The difference between selling and helping people buy is not just words. When you help people buy rather than trying to sell them something everything changes. Your approach changes. The questions you ask customers change. How you advocate your product or service changes.
How the customer perceives you changes.
Salespeople who sell ask questions to determine if they might be able to convince the customer to buy their product. Salespeople who help customers buy ask questions to see if their product will really help the customer.
Salespeople who sell are prepared to negotiate a price lower than they want. Salespeople who help customers buy know they are far less likely to be asked to negotiate the price. The customer sees the value in the product AND the sales professional representing it.
Salespeople who sell see every question as a potential objection. Salespeople who help customers buy see every objection as an opportunity.
Salespeople who sell work hard for their sales. Salespeople who help customers buy work incredibly hard too yet often feel as if they are hardly working.
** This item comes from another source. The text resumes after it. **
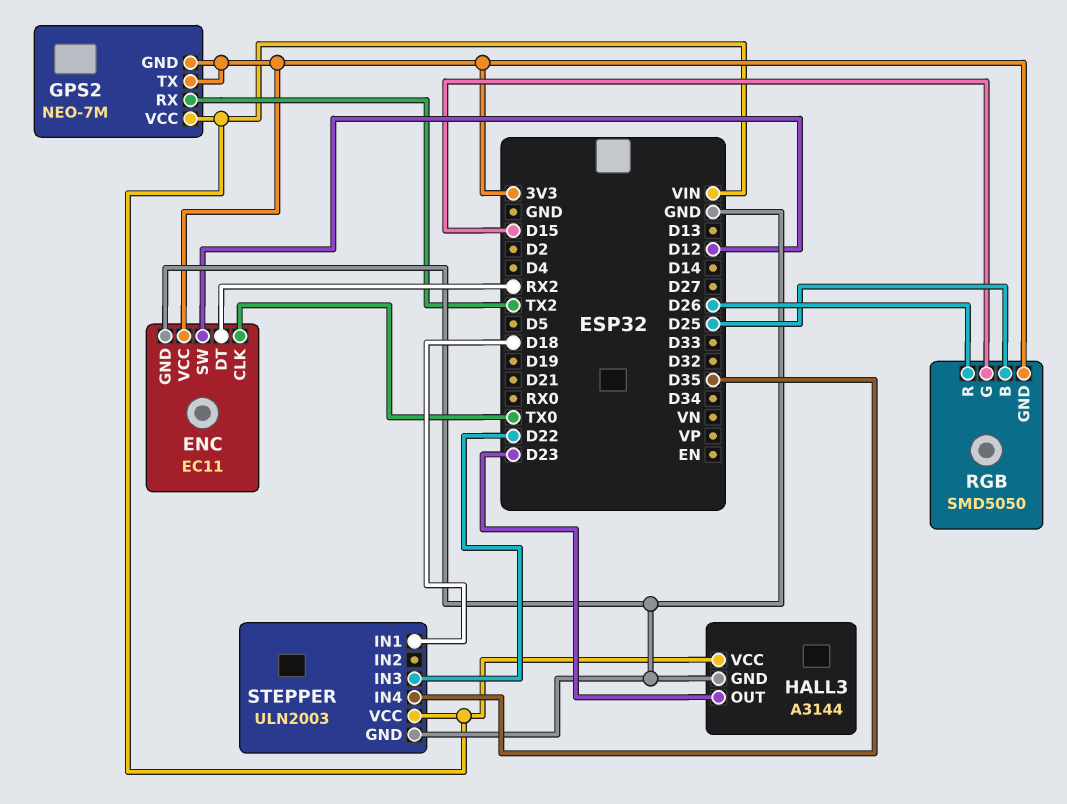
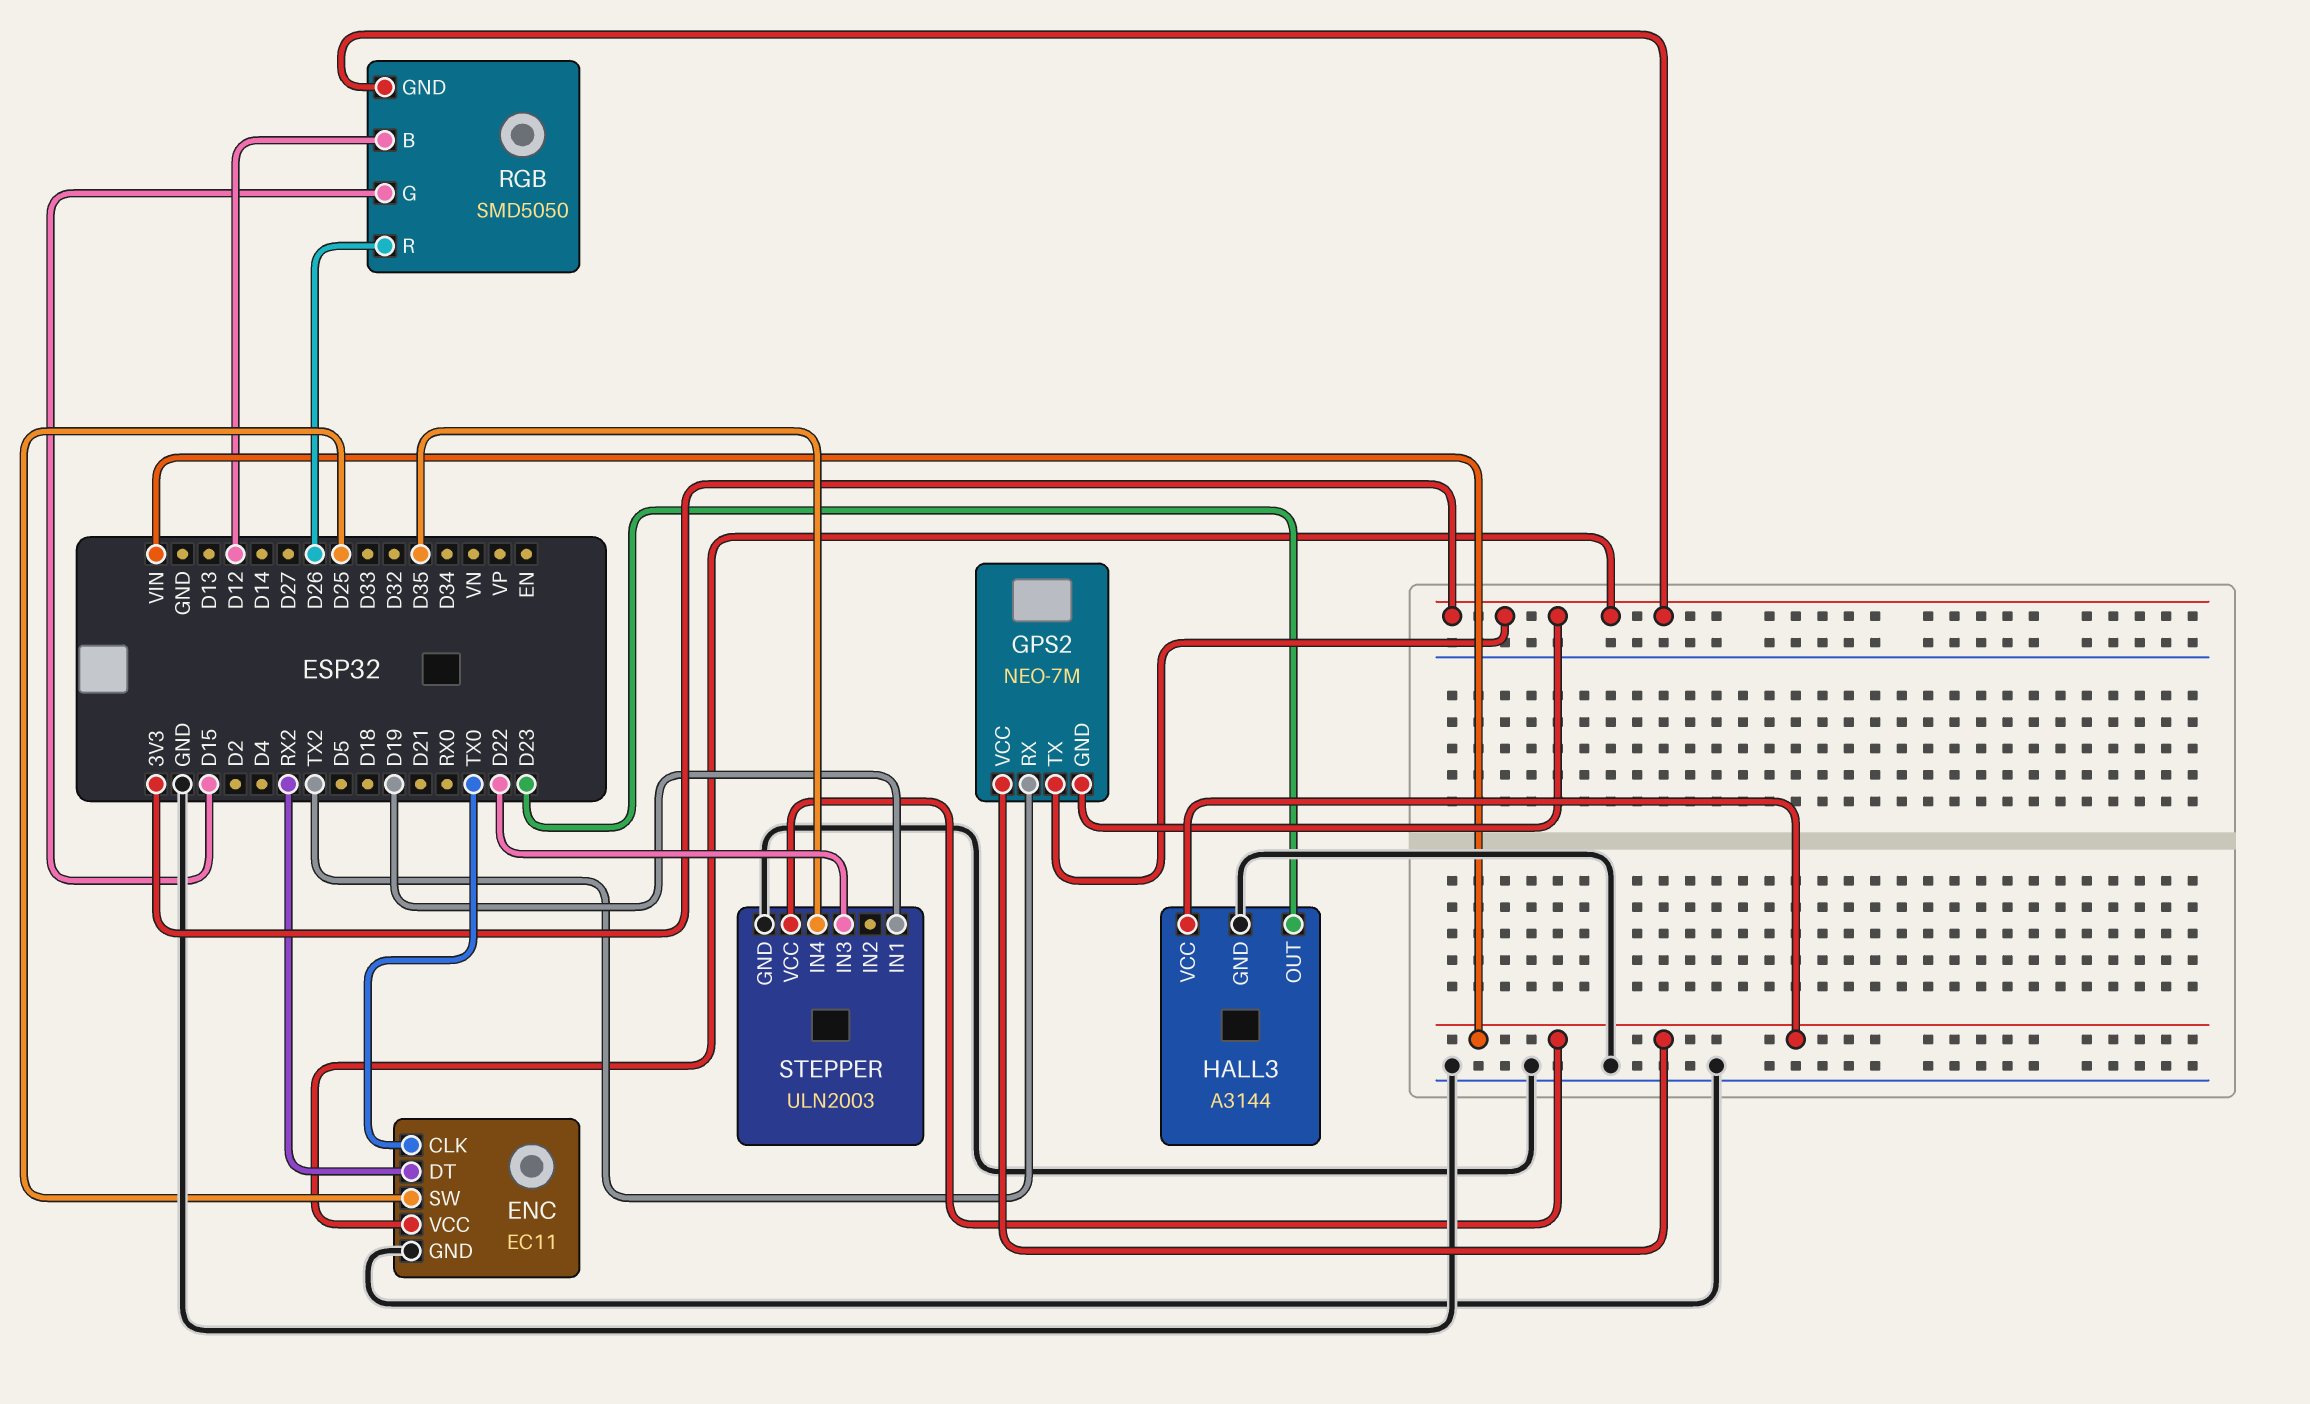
ENC pin SW: D12 -> D25
RGB pin B: D25 -> D12
STEPPER pin IN1: D18 -> D19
Salespeople who sell manage customer transactions. Salespeople who help customers buy manage customer relationships.
Salespeople who sell can make a lot of money. Salespeople who help customers buy make more…and they have a heck of a lot more fun doing it.
If you’re not sure which type of salesperson you are I have a question for you that might help. Can you say, with great specificity, exactly how your product or service helped your last five customers reach one of their goals or objectives?
If you can’t answer that, with specifics, then you might be doing too much selling and not enough helping. Think about that before your next sales call.